Your task. Exact reproduction of all the data is required, with pictures excluded.

Recorded data.
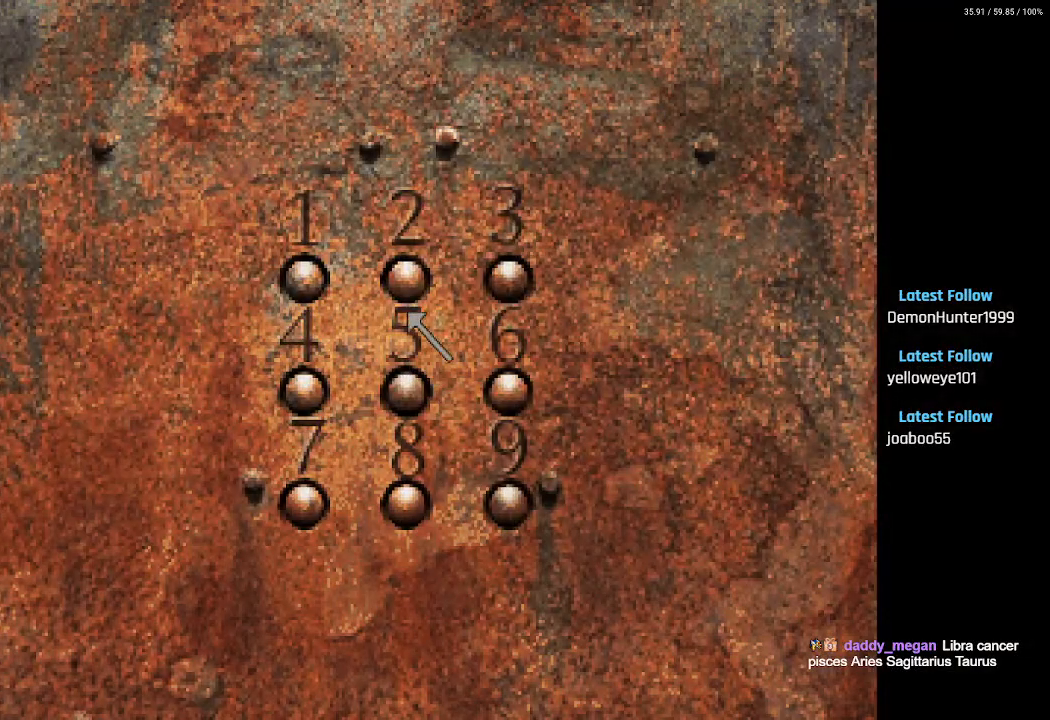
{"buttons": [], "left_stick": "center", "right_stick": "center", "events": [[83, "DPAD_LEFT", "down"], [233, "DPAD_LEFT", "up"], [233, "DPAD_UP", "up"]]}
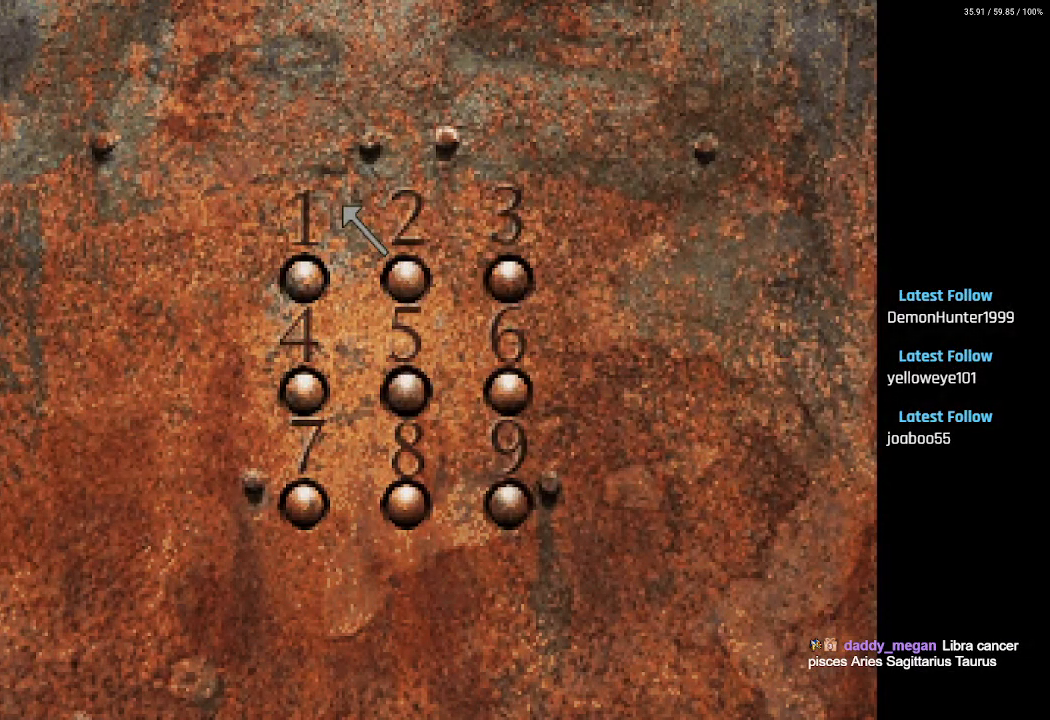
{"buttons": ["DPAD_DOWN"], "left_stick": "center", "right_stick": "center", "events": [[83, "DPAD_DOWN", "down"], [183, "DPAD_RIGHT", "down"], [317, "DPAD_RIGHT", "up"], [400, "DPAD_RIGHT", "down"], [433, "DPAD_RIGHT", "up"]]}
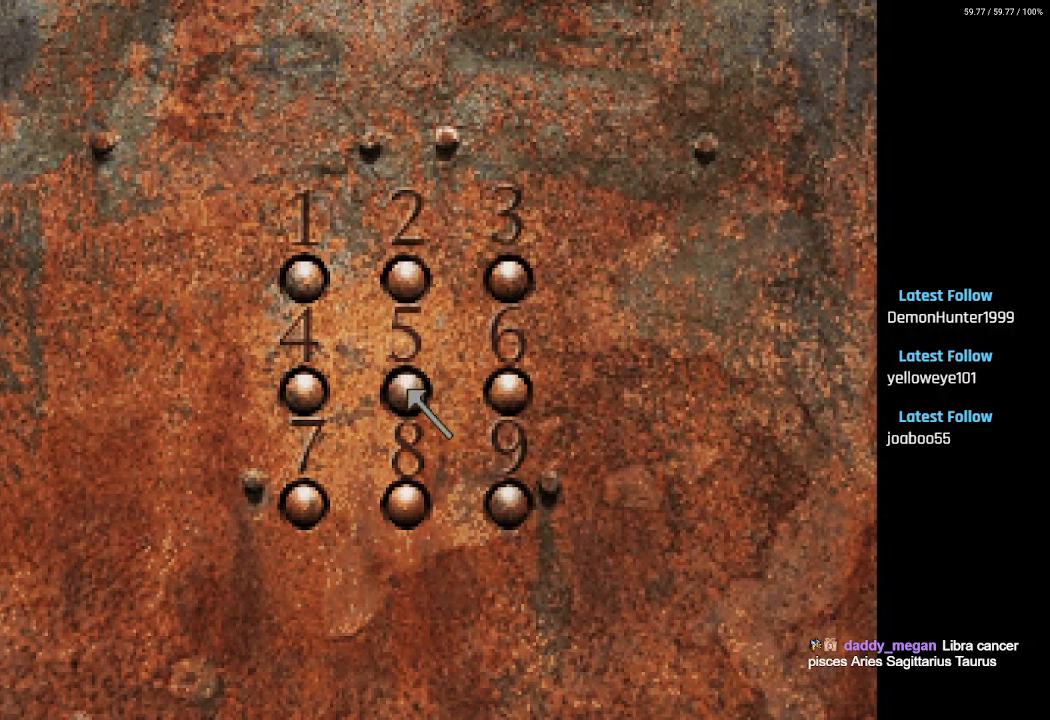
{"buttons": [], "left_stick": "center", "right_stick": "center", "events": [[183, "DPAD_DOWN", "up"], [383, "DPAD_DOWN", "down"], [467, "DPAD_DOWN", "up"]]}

Finished task.
{"buttons": [], "left_stick": "center", "right_stick": "center", "events": [[83, "DPAD_LEFT", "down"], [233, "DPAD_LEFT", "up"], [233, "DPAD_UP", "up"]]}
{"buttons": ["DPAD_DOWN"], "left_stick": "center", "right_stick": "center", "events": [[83, "DPAD_DOWN", "down"], [183, "DPAD_RIGHT", "down"], [317, "DPAD_RIGHT", "up"], [400, "DPAD_RIGHT", "down"], [433, "DPAD_RIGHT", "up"]]}
{"buttons": [], "left_stick": "center", "right_stick": "center", "events": [[183, "DPAD_DOWN", "up"], [383, "DPAD_DOWN", "down"], [467, "DPAD_DOWN", "up"]]}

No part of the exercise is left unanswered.